I've come up with a lot of ideas over the years, as is my nature. I've done a few, the simple ones that solve my own problems, but Keliso is the best. It's so good, and so clearly profitable, that I can't bear to just abandon it, knowing that someday, somebody will recreate it. I also can't bear the thought of just publishing it and walking away. Sitting back watching others profit so much from my great idea would be too much. I've tried to find local people, startup kind of people, to carry it forward, but that petered out. I've been dragged into the startup process myself but, without the drive and commitment required, this too failed, as I expected. I know myself and my capabilities. For years, this has been going on. Keliso has weighed upon my mind, occupying my time.
These years have been productive; Keliso is now a much-improved design. The early problems with scalability are now solved - Keliso can expand exponentially without issue. The original design involved rather a lot of money-handling - now there is none as PayPal does all the work. This rework also created an immediate and profitable revenue stream for Keliso; another obvious solution, when you see it. The original design was vulnerable to fraudulent or illegal content - again solved in the revised design, in a unique and powerful way I might add. Keliso has occupied quite a bit of my time over the years, and I've enjoyed solving the design problems. But, I've gone as far as I can go with it. Improvements in design will have to wait until users point out the unseen flaws. Now, Keliso just weighs on me, occupying my time, demanding that I do something to free it.

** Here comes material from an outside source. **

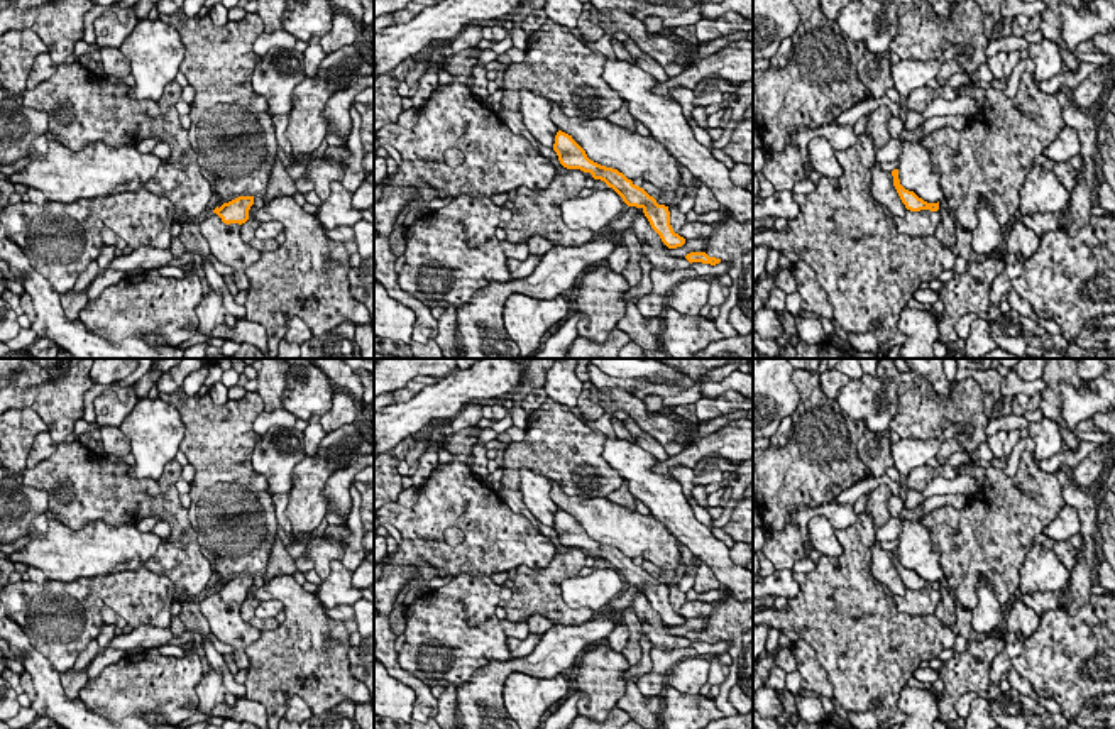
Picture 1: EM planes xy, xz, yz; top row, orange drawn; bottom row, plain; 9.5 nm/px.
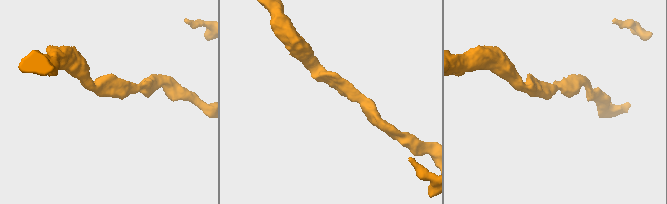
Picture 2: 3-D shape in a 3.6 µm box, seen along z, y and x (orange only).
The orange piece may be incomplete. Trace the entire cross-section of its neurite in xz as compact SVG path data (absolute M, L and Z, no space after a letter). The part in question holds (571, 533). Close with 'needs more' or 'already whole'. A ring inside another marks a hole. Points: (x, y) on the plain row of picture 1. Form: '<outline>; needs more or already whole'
M558 509L555 514L553 529L557 531L563 546L590 551L594 558L601 558L612 567L628 585L641 587L651 607L660 614L662 621L668 628L677 628L685 622L685 617L675 612L670 604L668 585L658 584L653 575L650 575L643 567L636 565L618 548L590 540L572 514Z; already whole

The problems that Keliso solves are all around us. Artists, photographers, writers, and even programmers are becoming desperate as the old mode of selling copies of their work fails. Some lash out at those who would "steal" their work, others attempt to gather donations. Musicians resort to live-performance, programmers give up and just work for free on stuff they care about. Everyone wants a better way. The world needs Keliso, or something like it. It solves so many real problems that even a flawed implementation would likely be wildly successful. People are so desperate for a solution to these problems that something will happen soon. Something has to break the log-jam that is building up.
Paul Graham also wrote: "Going into business is like a hang-glider launch-- you'd better do it wholeheartedly, or not at all." While I would dearly love to see Keliso launch and succeed, I know, in my heart, that I'm not the right person to fly with it. Are you?